[WORK ORDER]:
Reproduce the listing exactly and skip over any pictures.

[SOURCE MATERIAL]:

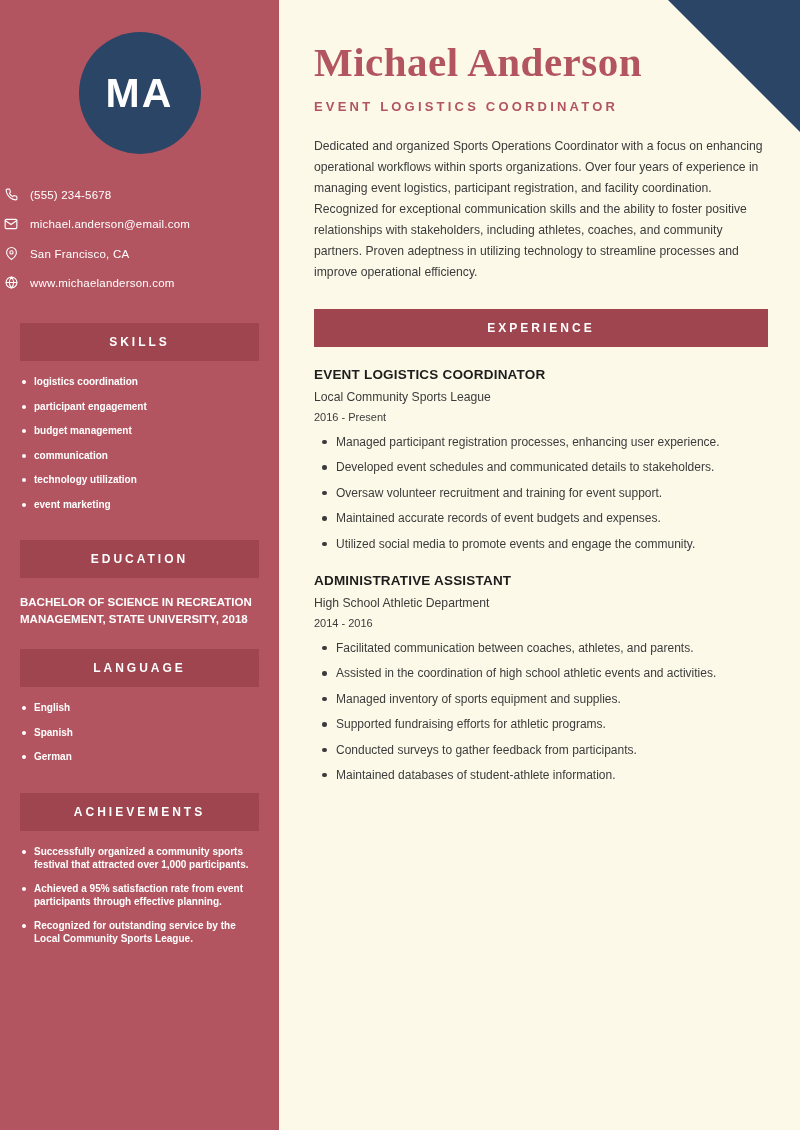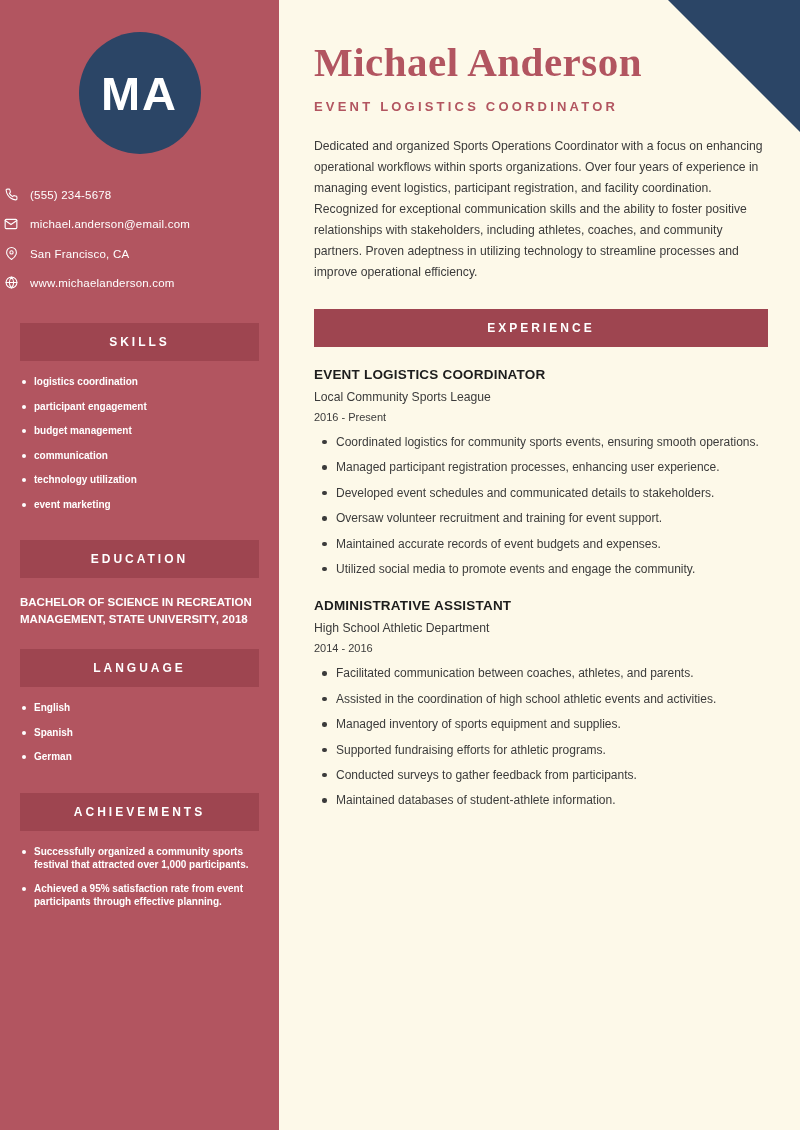"MA" .avatar { font-size: 47px -> 41px }
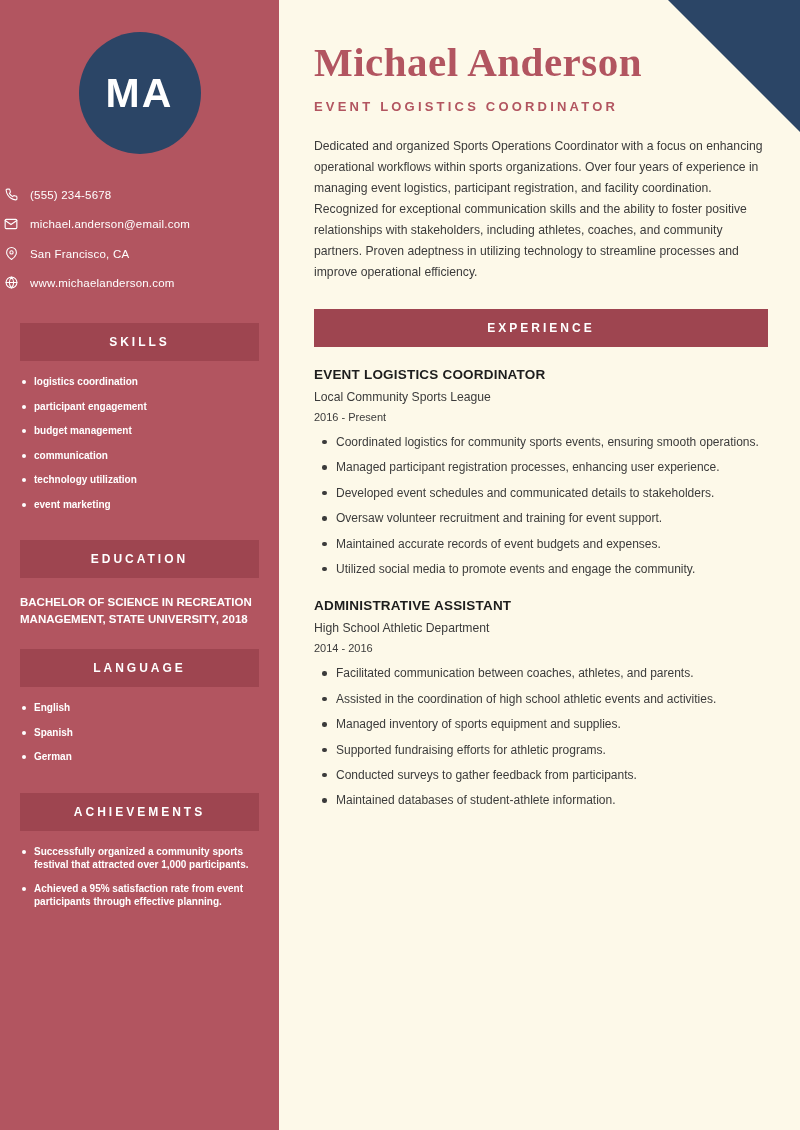"Coordinated logistics for community" li { html: <li>Coordinated logistics for community sports events, ensuring smooth operations.</li> -> none }
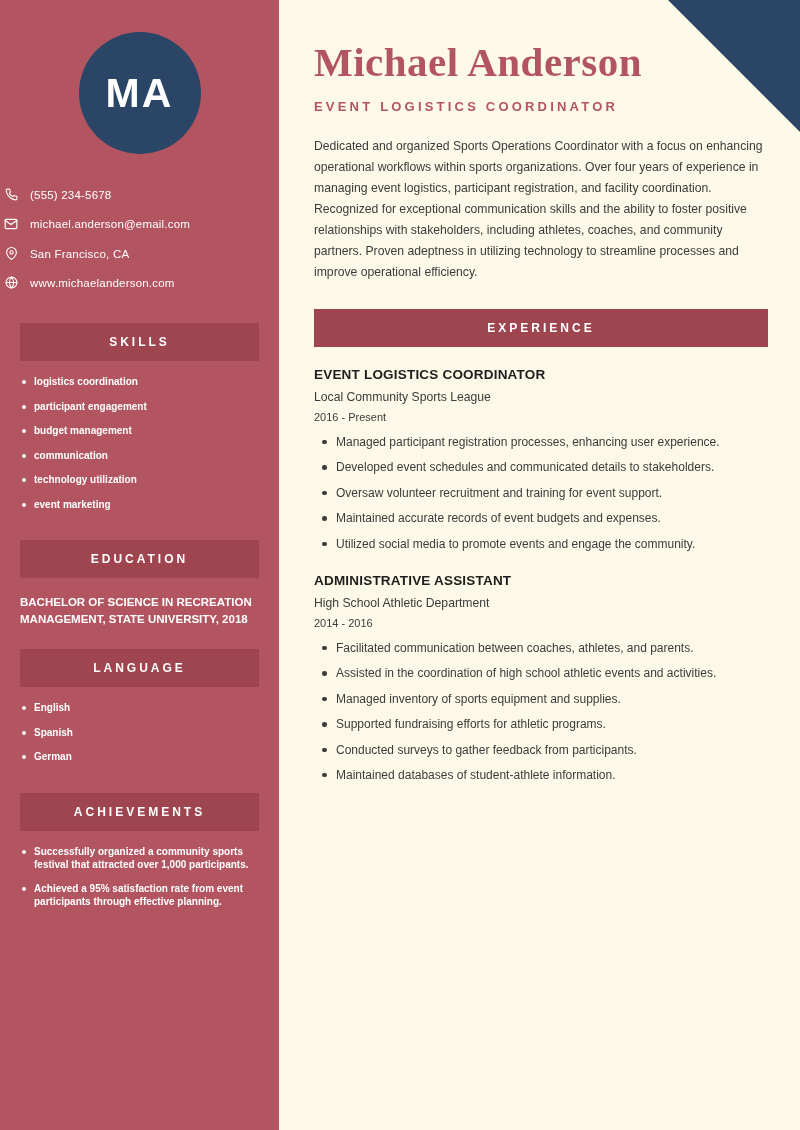"Recognized for outstanding service by" li { html: none -> <li>Recognized for outstanding service by the Local Community Sports League.</li> }
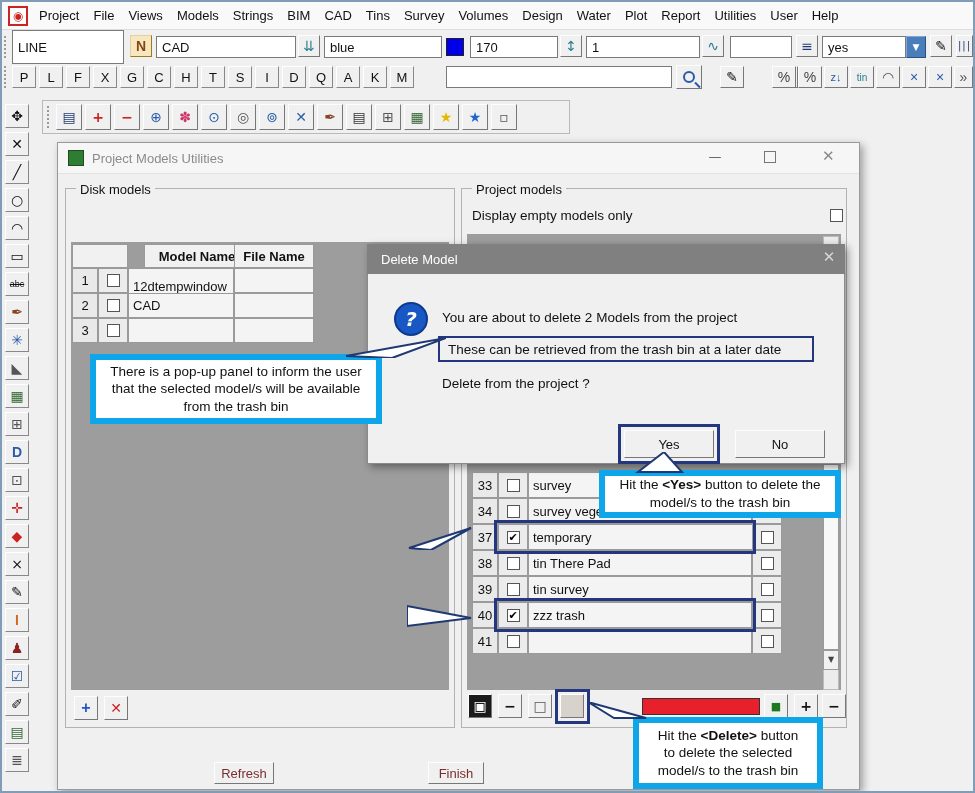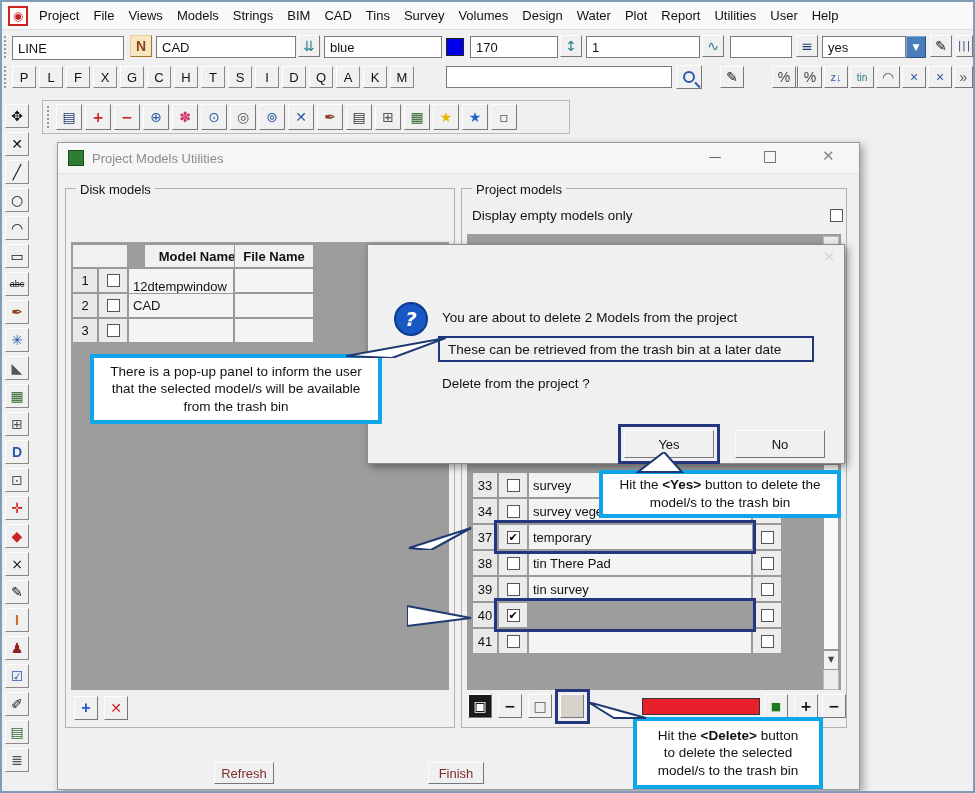"LINE" div.field { height: 24px -> 34px; top: 34px -> 28px }
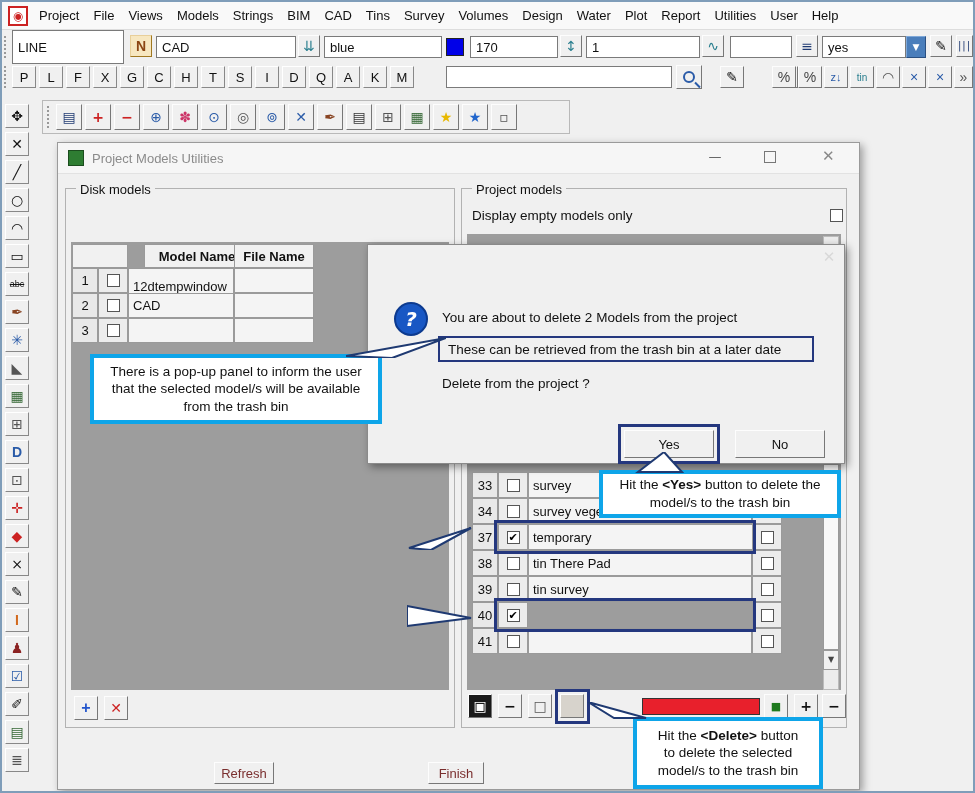"Delete Model" div.abs { html: none -> <div> <span>Delete Model</span> </div> }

[REPLY]:
"MA" .avatar { font-size: 47px -> 41px }
"Coordinated logistics for community" li { html: <li>Coordinated logistics for community sports events, ensuring smooth operations.</li> -> none }
"Recognized for outstanding service by" li { html: none -> <li>Recognized for outstanding service by the Local Community Sports League.</li> }
"LINE" div.field { height: 24px -> 34px; top: 34px -> 28px }
"Delete Model" div.abs { html: none -> <div> <span>Delete Model</span> </div> }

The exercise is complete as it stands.